TRIBUNNEWS.COM, JAKARTA – Sektor energi memainkan peran strategis dalam pengurangan emisi dalam mendukung target emisi nol bersih di kawasan Asia Tenggara (ASEAN).
Sebagian besar negara ASEAN telah memulai program ini, dengan pengembangan energi terbarukan sebagai solusi utama.
Wärtsilä Indonesia berbagi pengalaman mendalam mengenai bagaimana percepatan adopsi energi terbarukan dan solusi inovatif untuk menciptakan sistem tenaga listrik yang lebih berkelanjutan pada acara “Electricity Connect 2024” di Jakarta Convention Center, Jakarta, Rabu (20/11/2024).
Baca juga: Pengamat Optimis Indonesia Mampu Kelola Gas Bumi Sebagai Energi Transisi
Direktur Bisnis Energi Australasia Wärtsilä Energy, Kari Punnonen, menyatakan banyak negara di ASEAN telah menetapkan target nol emisi bersih dan sektor energi memainkan peran penting dalam mengurangi emisi.
"Energi terbarukan telah menjadi sumber listrik termurah di sebagian besar negara di seluruh dunia dan untuk mencapai target, kita harus mempercepat penerapan energi terbarukan," ujarnya.
Menurut Badan Energi Internasional, 25 GW tenaga surya dan angin harus ditambahkan setiap tahun di negara-negara ASEAN untuk mencapai target.

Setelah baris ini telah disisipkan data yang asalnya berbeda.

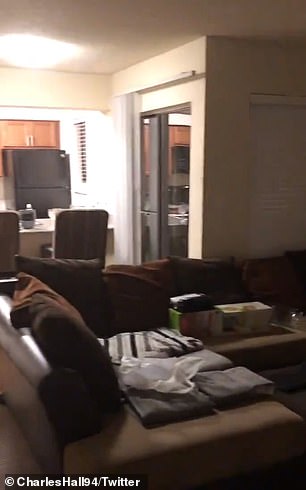
Find the location of a particular element. This screenshot has height=490, width=306. cabinet above refridgerator is located at coordinates [30, 129].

Indonesia bersiap untuk mencapai emisi nol bersih dan berencana menambah 30 GW energi terbarukan pada tahun 2033 dan 58,6 GW pada tahun 2040, menurut rancangan RUPTL 2024-2033.
Kari menambahkan gas akan berperan sebagai bahan bakar transisi utama, dengan tambahan kapasitas sebesar 9 GW pada tahun 2033 dan 20 GW pada tahun 2040.

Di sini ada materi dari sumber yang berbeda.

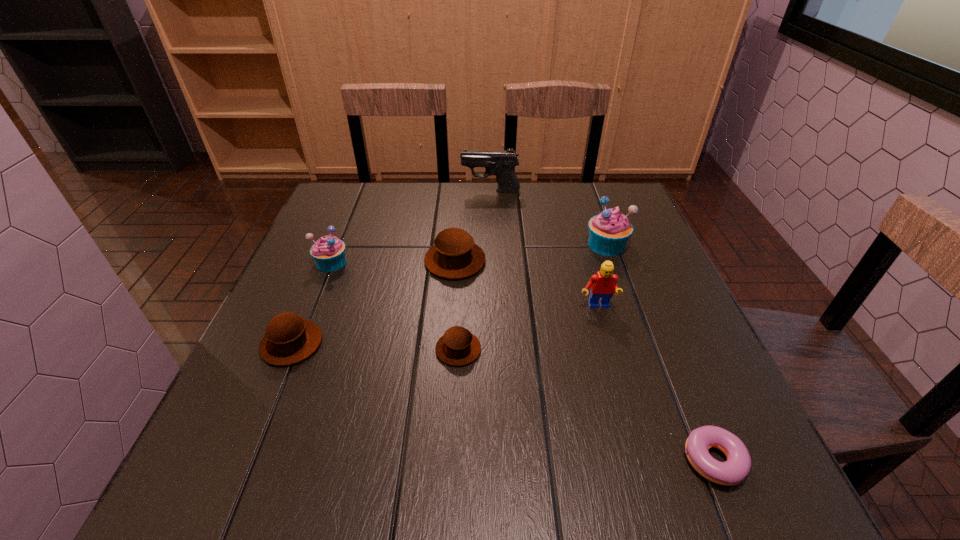
Locate which brown muffin ranks second in proximity to the third shortest object. Please provide its 2D coordinates. Your answer should be formatted as a tuple, i.e. [(x, y)], where the tuple contains the x and y coordinates of a point satisfying the conditions above.

[(458, 346)]

Where is `brown muffin that stands as the third closest to the smaller blue muffin`? Image resolution: width=960 pixels, height=540 pixels. brown muffin that stands as the third closest to the smaller blue muffin is located at coordinates (458, 346).

Find the location of `vacant space that satisfies the following two spatial constraints: 1. on the front side of the purple doughnut; 2. on the left side of the leftmost brown muffin`. vacant space that satisfies the following two spatial constraints: 1. on the front side of the purple doughnut; 2. on the left side of the leftmost brown muffin is located at coordinates (243, 461).

Locate an element on the screen. The width and height of the screenshot is (960, 540). vacant area in the image that satisfies the following two spatial constraints: 1. at the barrel of the farthest object; 2. on the back side of the bigger blue muffin is located at coordinates (492, 245).

The width and height of the screenshot is (960, 540). I want to click on vacant space that satisfies the following two spatial constraints: 1. on the back side of the biggest brown muffin; 2. on the left side of the left blue muffin, so click(332, 261).

Identify the location of vacant region that satisfies the following two spatial constraints: 1. on the front side of the right blue muffin; 2. on the right side of the doughnut. Image resolution: width=960 pixels, height=540 pixels. pyautogui.click(x=684, y=461).

At what (x,y) coordinates should I click in order to perform the action: click on free location that satisfies the following two spatial constraints: 1. on the back side of the bigger blue muffin; 2. on the left side of the left blue muffin. Please return your answer as a coordinate pair (x, y). Looking at the image, I should click on (339, 245).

Menurut dia dari sudut pandang Wärtsilä, ada lima langkah utama yang harus diambil semua negara untuk mencapai emisi nol bersih di sektor ketenagalistrikan yakni:
Pertama, meningkatkan kapasitas energi terbarukan.
Kedua, menambah pembangkit listrik bermesin fleksibel dan penyimpanan energi untuk menyeimbangkan intermiten energi terbarukan.

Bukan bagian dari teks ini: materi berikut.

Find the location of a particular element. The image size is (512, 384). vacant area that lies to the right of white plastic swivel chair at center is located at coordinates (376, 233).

Baca juga: Tiga Sektor Utama yang Harus Jadi Fokus Percepatan Transisi Energi Bersih
Ketiga, secara bertahap menghentikan pembangkit listrik tenaga batu bara yang tidak fleksibel. Keempat, mengakses bahan bakar berkelanjutan dan mengubah pembangkit listrik yang tersisa agar dapat beroperasi dengan bahan bakar tersebut.
Kelima, membangun sistem ketenagalistrikan berdasarkan 100 persen energi terbarukan, penyimpanan, dan pembangkit listrik fleksibel yang didukung oleh bahan bakar berkelanjutan.